Tradisi Muaw / Manugal Cara Menanam Padi Suku Dayak Maanyan Kalimantan Tengah
Sunday, September 29, 2019
Muaw / Manugal
Muaw atau Manugal adalah suatu tradisi Masyarakat Dayak
Maanyan yang telah diwariskan turun temurun oleh nenek moyang bangsa Dayak.
Muaw atau manugal ialah tradisi menanam benih padi secara
bersama-sama atau gotong royong pada lahan kering atau dataran tinggi (Bukan
Gambut).
Tradisi ini dilaksanakan dimulai dari pembersihan lahan dengan
cara Tamaruh (Pembersihan Ranting-ranting kecil semak belukar), kemudian Neweng
(Pembersihan lahan dengan memotong habis seluruh pohon dan ranting yang besar),
dan Nutung (Membakar lahan dengan sebelumnya wajib membuat sekat antara lahan
yang dibakar dan tidak) serta diakhiri dengan Muaw/Manugal.
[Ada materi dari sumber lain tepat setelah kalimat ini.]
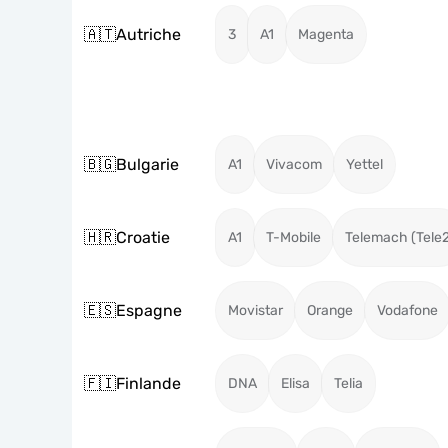
🇦🇹
Autriche
3
A1
Magenta
🇧🇬
Bulgarie
A1
Vivacom
Yettel
🇭🇷
Croatie
A1
T-Mobile
Telemach (Tele
🇪🇸
Espagne
Movistar
Orange
Vodafone
🇫🇮
Finlande
DNA
Elisa
Telia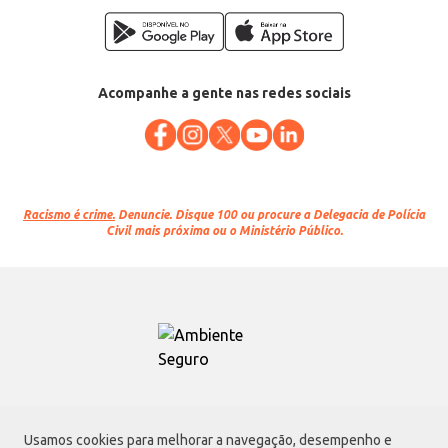
Acompanhe a gente nas redes sociais
Racismo é crime.
Denuncie. Disque 100 ou procure a Delegacia de Polícia
Civil mais próxima ou o Ministério Público.
Atacadão S.A.
Usamos cookies para melhorar a navegação, desempenho e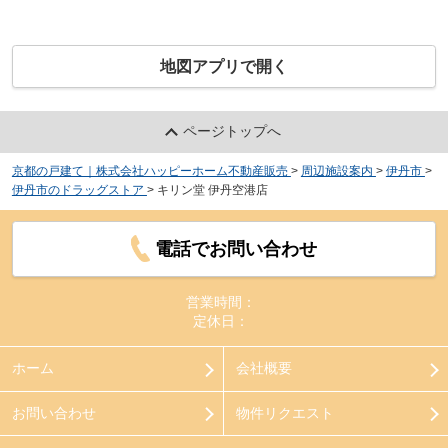
地図アプリで開く
ページトップへ
京都の戸建て｜株式会社ハッピーホーム不動産販売
>
周辺施設案内
>
伊丹市
>
伊丹市のドラッグストア
>
キリン堂 伊丹空港店
電話でお問い合わせ
営業時間：
定休日：
ホーム
会社概要
お問い合わせ
物件リクエスト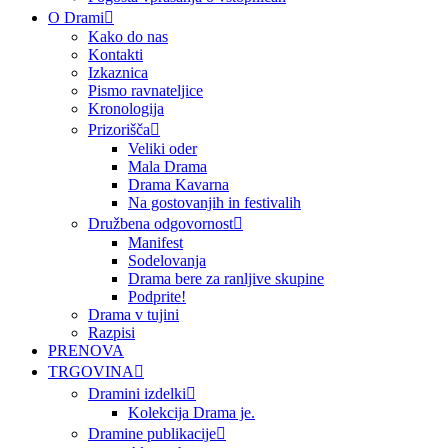
O Drami
Kako do nas
Kontakti
Izkaznica
Pismo ravnateljice
Kronologija
Prizorišča
Veliki oder
Mala Drama
Drama Kavarna
Na gostovanjih in festivalih
Družbena odgovornost
Manifest
Sodelovanja
Drama bere za ranljive skupine
Podprite!
Drama v tujini
Razpisi
PRENOVA
TRGOVINA
Dramini izdelki
Kolekcija Drama je.
Dramine publikacije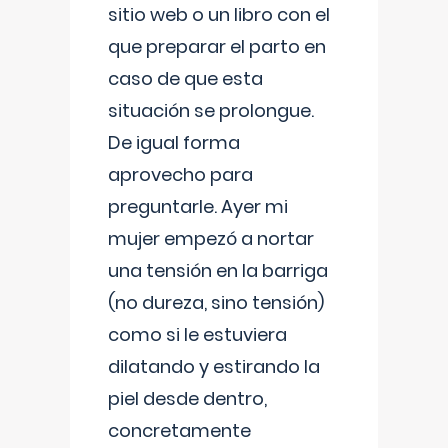
sitio web o un libro con el
que preparar el parto en
caso de que esta
situación se prolongue.
De igual forma
aprovecho para
preguntarle. Ayer mi
mujer empezó a nortar
una tensión en la barriga
(no dureza, sino tensión)
como si le estuviera
dilatando y estirando la
piel desde dentro,
concretamente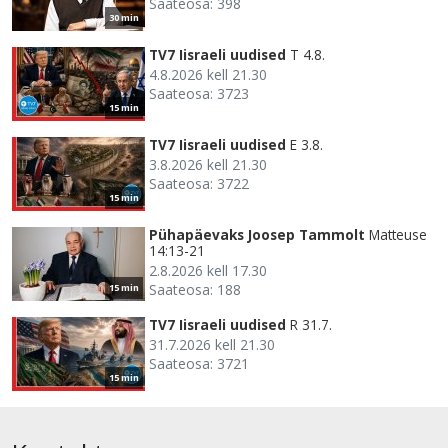
Saateosa: 398
30 min
TV7 Iisraeli uudised
T 4.8.
4.8.2026 kell 21.30
Saateosa: 3723
15 min
TV7 Iisraeli uudised
E 3.8.
3.8.2026 kell 21.30
Saateosa: 3722
15 min
Pühapäevaks Joosep Tammolt
Matteuse
14:13-21
2.8.2026 kell 17.30
Saateosa: 188
15 min
TV7 Iisraeli uudised
R 31.7.
31.7.2026 kell 21.30
Saateosa: 3721
15 min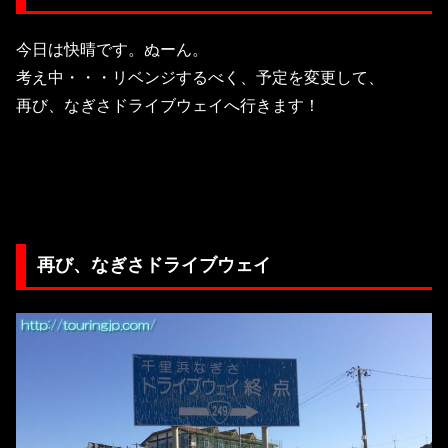
今日は快晴です。ぬーん。
考え中・・・リベンジするべく、予定を変更して、
再び、なぎさドライブウェイへ行きます！
再び、なぎさドライブウェイ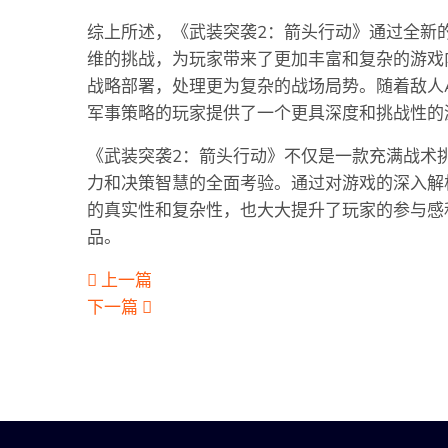
综上所述，《武装突袭2：箭头行动》通过全新
维的挑战，为玩家带来了更加丰富和复杂的游戏
战略部署，处理更为复杂的战场局势。随着敌人
军事策略的玩家提供了一个更具深度和挑战性的
《武装突袭2：箭头行动》不仅是一款充满战术
力和决策智慧的全面考验。通过对游戏的深入解
的真实性和复杂性，也大大提升了玩家的参与感
品。
上一篇
下一篇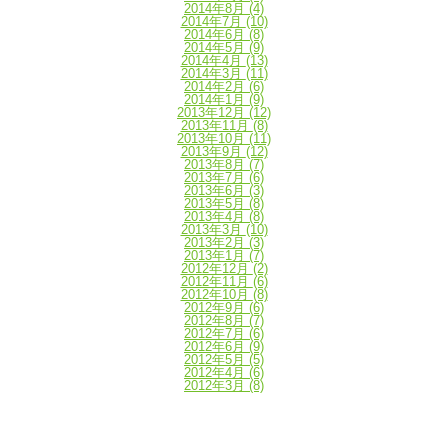
2014年8月
(4)
2014年7月
(10)
2014年6月
(8)
2014年5月
(9)
2014年4月
(13)
2014年3月
(11)
2014年2月
(6)
2014年1月
(9)
2013年12月
(12)
2013年11月
(8)
2013年10月
(11)
2013年9月
(12)
2013年8月
(7)
2013年7月
(6)
2013年6月
(3)
2013年5月
(8)
2013年4月
(8)
2013年3月
(10)
2013年2月
(3)
2013年1月
(7)
2012年12月
(2)
2012年11月
(6)
2012年10月
(8)
2012年9月
(6)
2012年8月
(7)
2012年7月
(6)
2012年6月
(9)
2012年5月
(5)
2012年4月
(6)
2012年3月
(8)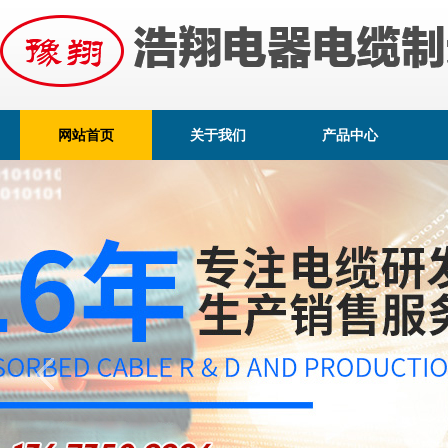
网站首页
关于我们
产品中心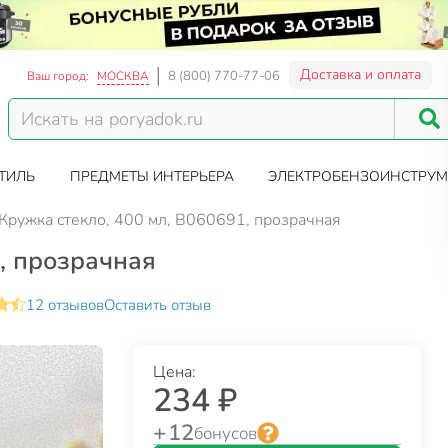
Доставка и оплата
8 (800) 770-77-06
Ваш город:
МОСКВА
ТИЛЬ
ПРЕДМЕТЫ ИНТЕРЬЕРА
ЭЛЕКТРОБЕНЗОИНСТРУМ
Кружка стекло, 400 мл, B060691, прозрачная
, прозрачная
12 отзывов
Оставить отзыв
Цена:
234 ₽
+ 12
бонусов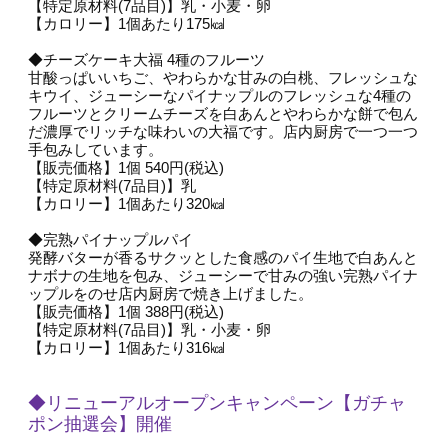
【特定原材料(7品目)】乳・小麦・卵
【カロリー】1個あたり175㎉
◆チーズケーキ大福 4種のフルーツ
甘酸っぱいいちご、やわらかな甘みの白桃、フレッシュな
キウイ、ジューシーなパイナップルのフレッシュな4種の
フルーツとクリームチーズを白あんとやわらかな餅で包ん
だ濃厚でリッチな味わいの大福です。店内厨房で一つ一つ
手包みしています。
【販売価格】1個 540円(税込)
【特定原材料(7品目)】乳
【カロリー】1個あたり320㎉
◆完熟パイナップルパイ
発酵バターが香るサクッとした食感のパイ生地で白あんと
ナボナの生地を包み、ジューシーで甘みの強い完熟パイナ
ップルをのせ店内厨房で焼き上げました。
【販売価格】1個 388円(税込)
【特定原材料(7品目)】乳・小麦・卵
【カロリー】1個あたり316㎉
◆リニューアルオープンキャンペーン【ガチャ
ポン抽選会】開催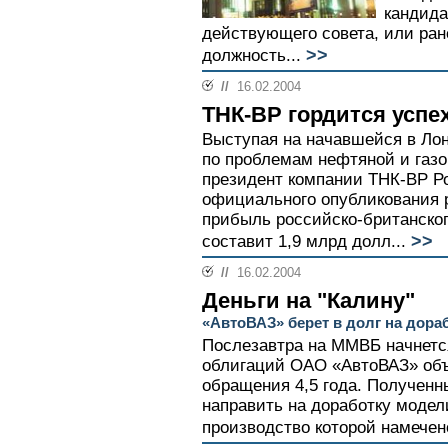
кандида
действующего совета, или ран
>>
должность...
//
16.02.2004
ТНК-ВР гордится успе
Выступая на начавшейся в Ло
по проблемам нефтяной и газ
президент компании ТНК-ВР Р
официального опубликования р
прибыль российско-британског
>>
составит 1,9 млрд долл...
//
16.02.2004
Деньги на "Калину"
«АвтоВАЗ» берет в долг на дора
Послезавтра на ММВБ начнет
облигаций ОАО «АвтоВАЗ» объ
обращения 4,5 года. Полученн
направить на доработку модел
производство которой намечено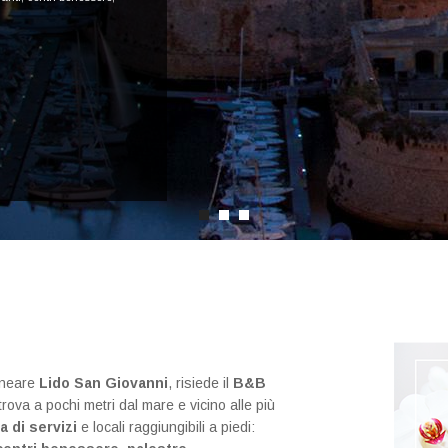
alneare
Lido San Giovanni
, risiede il
B&B
rova a pochi metri dal mare e vicino alle più
a di servizi
e locali raggiungibili a piedi: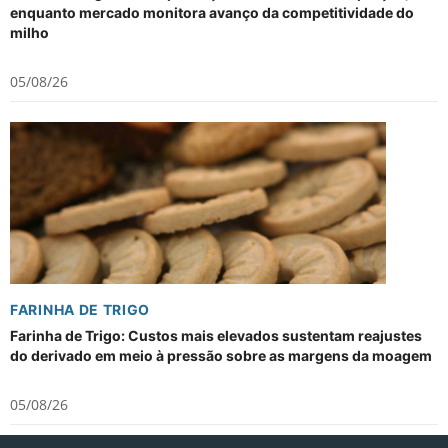
enquanto mercado monitora avanço da competitividade do
milho
05/08/26
FARINHA DE TRIGO
Farinha de Trigo: Custos mais elevados sustentam reajustes
do derivado em meio à pressão sobre as margens da moagem
05/08/26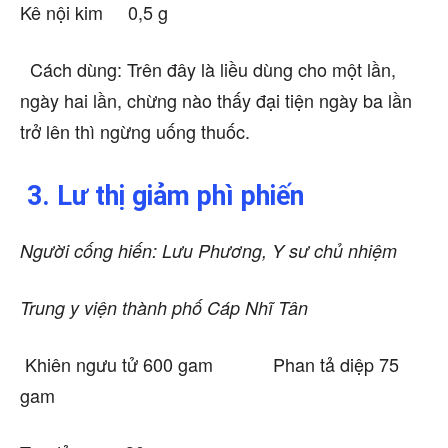
Kê nội kim 0,5 g
Cách dùng: Trên đây là liều dùng cho một lần,
ngày hai lần, chừng nào thấy đại tiện ngày ba lần
trở lên thì ngừng uống thuốc.
3. Lư thị giảm phì phiến
Người cống hiến: Lưu Phương, Y sư chủ nhiệm
Trung y viện thành phố Cáp Nhĩ Tân
Khiên ngưu tử 600 gam Phan tả diệp 75
gam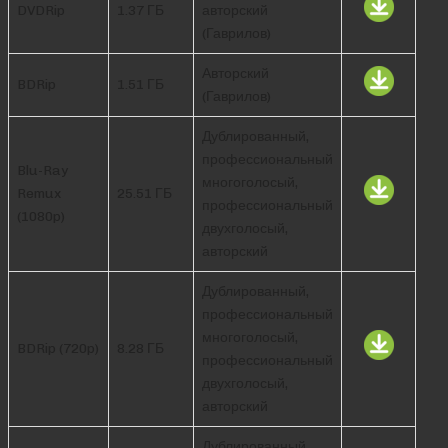
DVDRip
1.37 ГБ
авторский
(Гаврилов)
Авторский
BDRip
1.51 ГБ
(Гаврилов)
Дублированный,
профессиональный
Blu-Ray
многоголосый,
Remux
25.51 ГБ
профессиональный
(1080p)
двухголосый,
авторский
Дублированный,
профессиональный
многоголосый,
BDRip (720p)
8.28 ГБ
профессиональный
двухголосый,
авторский
Дублированный,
Saat tiba musim Muaw masyarakat Dayak Maanyan akan
melaksanakan Pengandrau (Gotong Royong secara bergantian menanam benih padi
pada lahan masing-masing dengan jadwal yang sudah ditentukan). Pengandrau
tersebut dengan meminimallisir kemungkinan Taraung Andrau (Jadwal pada hari
yang sama). Dan menekankan pada prinsip gotong royong yang hakiki.
Musim Muaw ini biasanya ada di antara bulan Oktober – November
setiap tahunnya dengan mempertimbangkan awal musim penghujan dan akhir musim
kemarau.
Masarakat adat Dayak Maanyan yang ingin melaksanakan tradisi
ini tentunya harus mempersiapakan lahan yang ingin ditanami bibit padi. Dan
melaksanakan Pengandrau supaya disaat ingin Muau, tidak terjadi Manungu
(Menanam bibit padi secara sendirian).
Benih padi yang biasanya ditanam adalah yang cocok dengan
lahan kering dan dataran pegunungan seperti jenis Padi Tamuun, Padi Gilai, dan
Padi Longkong.
Adapun saat pelaksanaan Muaw, masyarakat adat yang bergotong
royong akan dibagi menjadi dua kelompok tugas. Seperti kelompok laki-laki,
bertugas membuat lobang pada tanah menggunakan Ehek (Kayu yang runcingkan)
tempat memasukkan benih padi yang ingin ditanami. Dan kelompok kedua ialah para
perempuan dan anak-anak, bertugas memasukkan benih padi pada lobang yang sudah
dilobangi kelompok laki-laki sebelumnya.
Tradisi ini akan diakhiri dengan makan bersama dirumah orang
yang melaksanakan Muau tersebut. Dan ciri khas makanan yang dihidangkan adalah
Sayur Ume yang terdiri dari perpaduan Daging ayam atau Ikan Asin laut yang
dimasak bersama kuah santan, bihun, labu kuning dan labu air serta ditaburi
bawang goreng diatasnya.
Namun, tradisi ini sekarang mulai terancam dengan kebijakan
dari pemerintah yang melarang pembukaan lahan dengan cara dibakar untuk
mencegah kebakaran dan kabut asap. Dan
ada juga yang menuduh bahwa penyebab kebakaran lahan tersebut karena peladang
atau pekebun.
Faktanya adalah Masyarakat Dayak Maanyan khususnya sudah
melaksanakan tradisi ini secara turun temurun dengan rasa penuh tanggung jawab
terhadap lingkungan sekitar lahan yang dijadikan ladang atau kebun. Disamping
itu juga masyarakat Dayak tidak pernah membuka lahan gabut untuk pertanian dan
bercocok tanam. Dan pada era sekarang ini, tradisi ini sudah mulai langka
dilaksanakan. Yang artinya kalaupun petani atau peladang yang dituduh sebagai
pelaku kebakaran hutan dan lahan adalah
sesusatu yang perlu dipertanyakan, apalagi kalau yang dituduhkan lahan
gabut...itu sangat tidak mungkin.
Jadi, dari tradisi Muaw ini dapat saya simpulkan bahwa tradisi ini memang harus dipertahankan oleh Masyarakay Dayak Maanyan khususnya dan Pemerintah Daerah pada umumnya. Dan Pemerintah seharusnya jangan melarang membakar lahan untuk kalangan masyarakat petani atau peladang, karena mereka sudah dewasa dalam menyikapi dan mempersiapakan lahannya yang tidak begitu luas.